Komisi Pemberantasan Korupsi (KPK) menilai Pemerintah dan Dewan Perwakilan Rakyat (DPR) tidak berkeinginan secara sungguh-sungguh untuk memberantas tindak pidana korupsi.
Hal itu dikatakan Ketua KPK Abraham Samad menanggapi salah satu poin dalam Undang-Undang MPR, DPR, DPD, dan DPRD (MD3) yang memuat ketentuan bahwa pemanggilan anggota DPR oleh penegak hukum harus seizin Presiden RI.
Menurut Abraham, kalau MD3 memuat aturan tentang itu, berarti DPR dan pemerintah tidak punya keinginan memberantas korupsi secara sungguh-sungguh.
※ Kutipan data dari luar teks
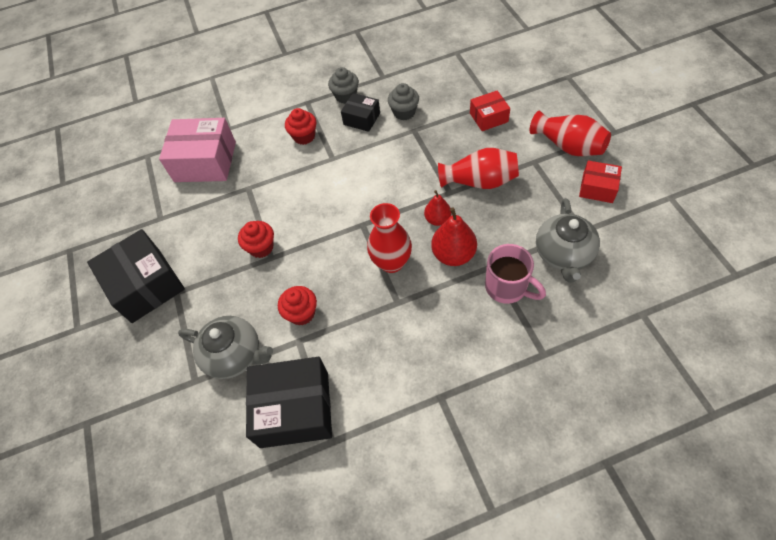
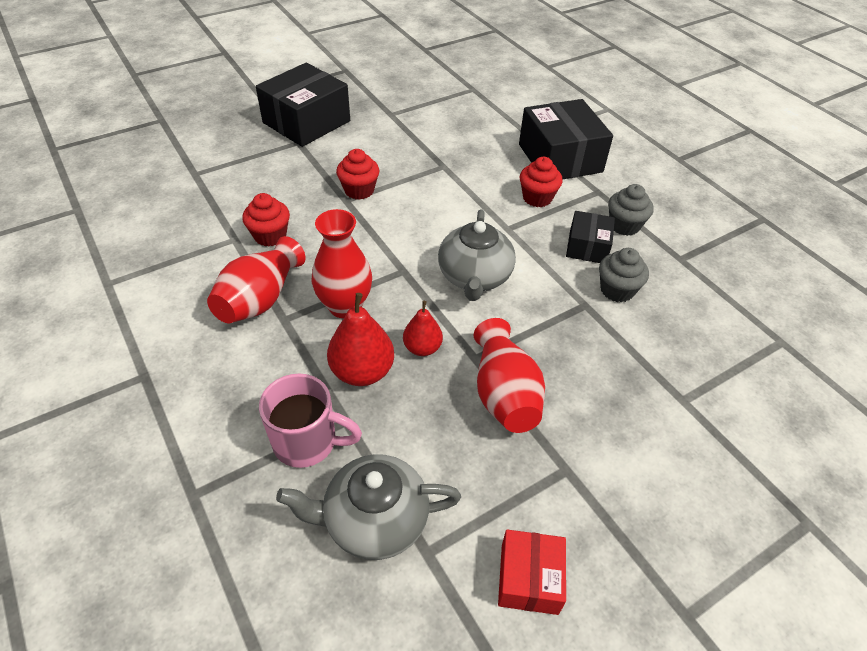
camera: 70 degrees right, 10 degrees down
(205, 162) = (474, 128): pink box -> none
(235, 355) = (221, 195): grey teapot -> grey teapot (474, 277)
(294, 409) = (151, 248): black box -> black box (560, 158)
(488, 117) = (646, 397): red box -> none
(507, 287) = (308, 442): pink mug -> pink mug turned 105 degrees counterclockwise
(568, 146) = (619, 525): red vase -> red vase (260, 299)

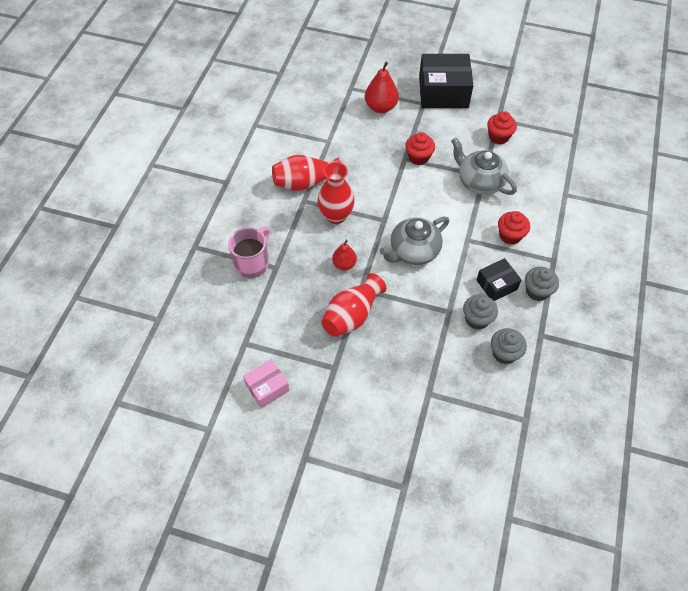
camera: 50 degrees right, 10 degrees up
(270, 236) = (346, 152): red cupcake -> red cupcake (498, 137)
(308, 442) = (252, 263): pink mug -> pink mug turned 120 degrees counterclockwise
(362, 371) = (307, 252): red pear -> red pear (381, 107)
(374, 520) = (241, 314): grey teapot -> grey teapot (479, 182)
(529, 578) = (267, 387): red box -> pink box
(560, 158) = (562, 222): black box -> none
(680, 299) = (504, 353): none -> grey cupcake

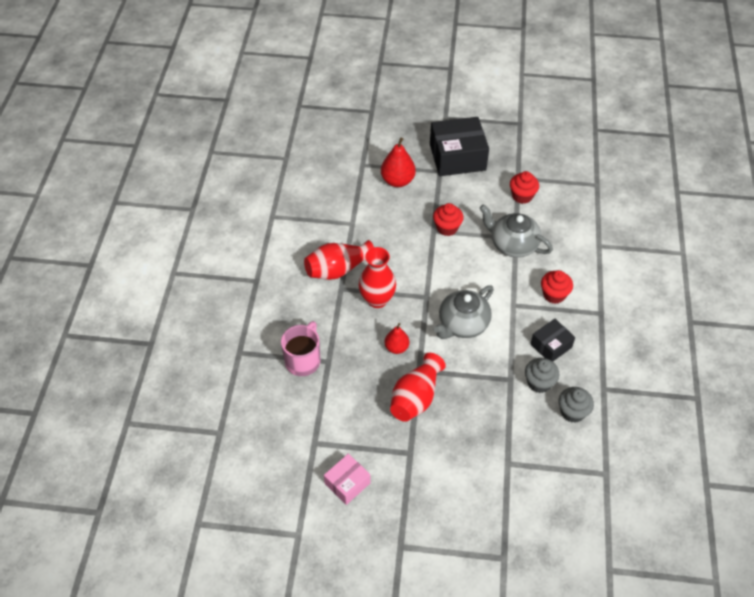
camera: 10 degrees left, 5 degrees down
(537, 291) = (591, 346): grey cupcake -> none

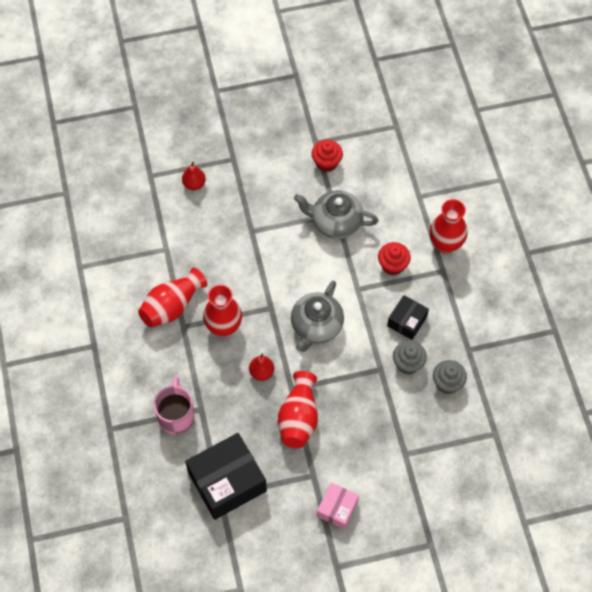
camera: 20 degrees left, 10 degrees up
(347, 483) = (266, 525): pink box -> pink box (337, 508)
(397, 181) = (194, 184): red pear -> red pear, size x0.63
(447, 228) = (264, 223): red cupcake -> none
(457, 157) = (245, 136): black box -> black box (227, 481)
(611, 291) = (445, 244): none -> red vase

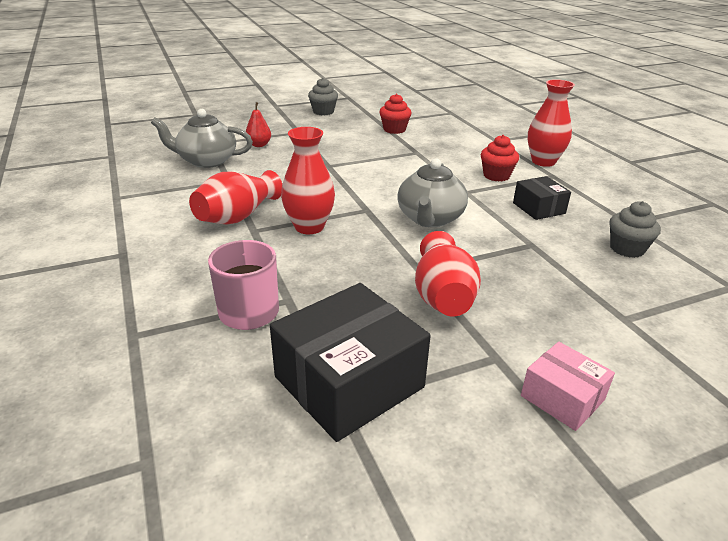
camera: 10 degrees left, 30 degrees down
(261, 372) = (372, 259): red pear -> none
(335, 222) = (419, 156): grey teapot -> grey teapot (206, 161)
(337, 508) = (562, 398): pink box -> pink box turned 60 degrees counterclockwise
(407, 321) = (538, 208): black box -> black box turned 45 degrees counterclockwise
(408, 363) = (564, 237): grey cupcake -> grey cupcake (323, 112)

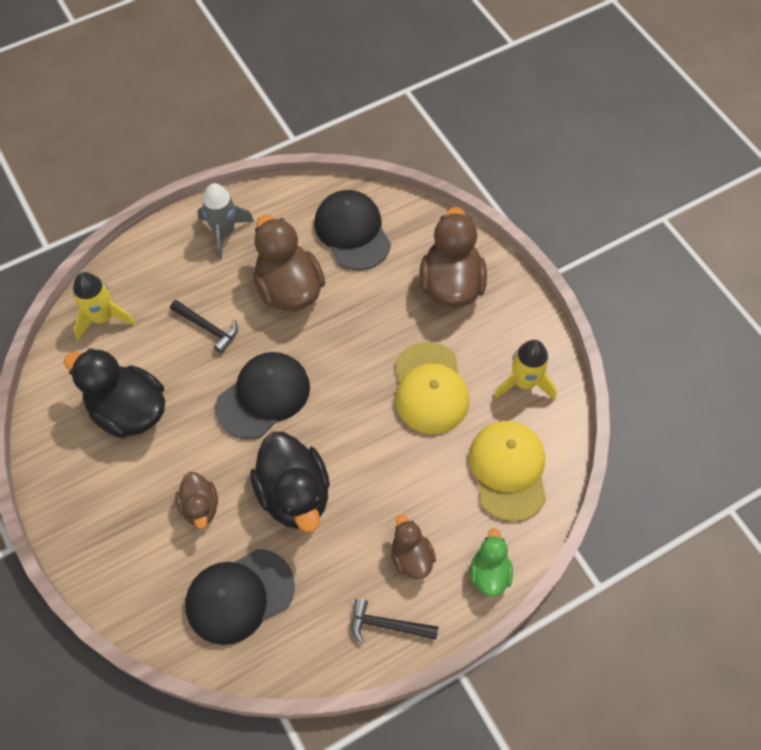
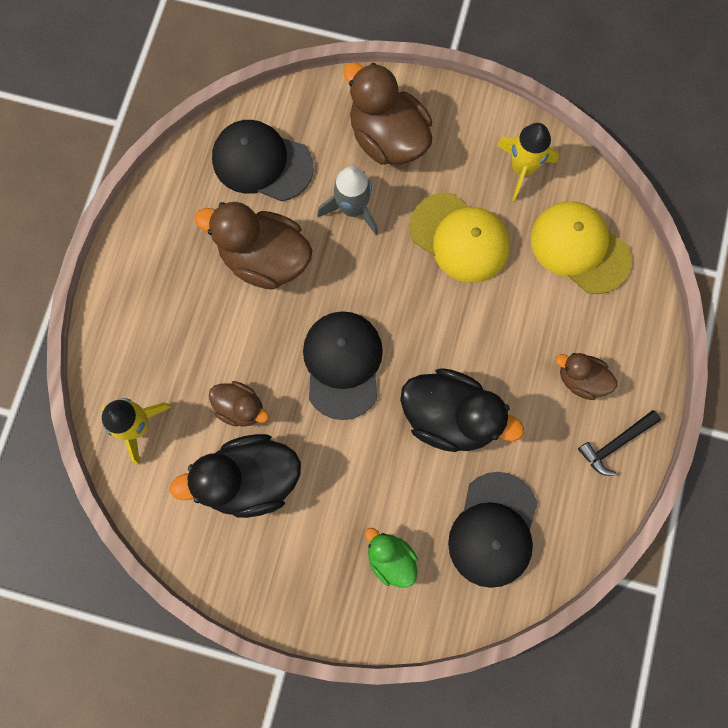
camera: 45 degrees left, 15 degrees up
(200, 507) = (391, 495): brown duck -> brown duck (240, 407)
(208, 328) = (235, 352): black hammer -> none
(224, 232) = (156, 259): grey rocket -> grey rocket (352, 209)
(489, 573) = (643, 337): green duck -> green duck (390, 558)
Padahal praktik korupsi di Indonesia sudah berkembang secara masif sehingga diperlukan tindakan progresif untuk memberantasnya.
"Bukan justru membuat aturan yang melemahkan pemberantasan korupsi," kata Abraham, Jumat (11/07).
Abraham mengatakan, penegakkan hukum dan pemberantasan korupsi tidak bolah dihalangi aturan-aturan yang baru dibuat, termasuk Revisi UU MD3.
Hal senada dikatakan Juru Bicara KPK Johan Budi. Menurut Johan, revisi UU MD3 yang memuat poin soal izin presiden tersebut sebagai langkah mundur. "Ini langkah mundur dan tidak sejalan dengan semangat reformasi dan upaya pemberantasan korupsi," kata Johan.
Koalisi Masyarakat Sipil untuk perubahan UU MD3 mengkritisi revisi salah satu pasal UU MD3 yang menyebutkan pemanggilan anggota DPR harus seizin Presiden RI.
Koalisi masyarakat sipil menilai ketentuan tersebut cenderung membuat anggota DPR sulit disentuh proses hukum. Proses birokratisasi izin pemeriksaan tersebut juga akan menghambat proses penyelidikan dan penyidikan yang dilakukan penegak hukum. Hal ini akan membuat proses hukum terhadap anggota DPR menjadi tersendat.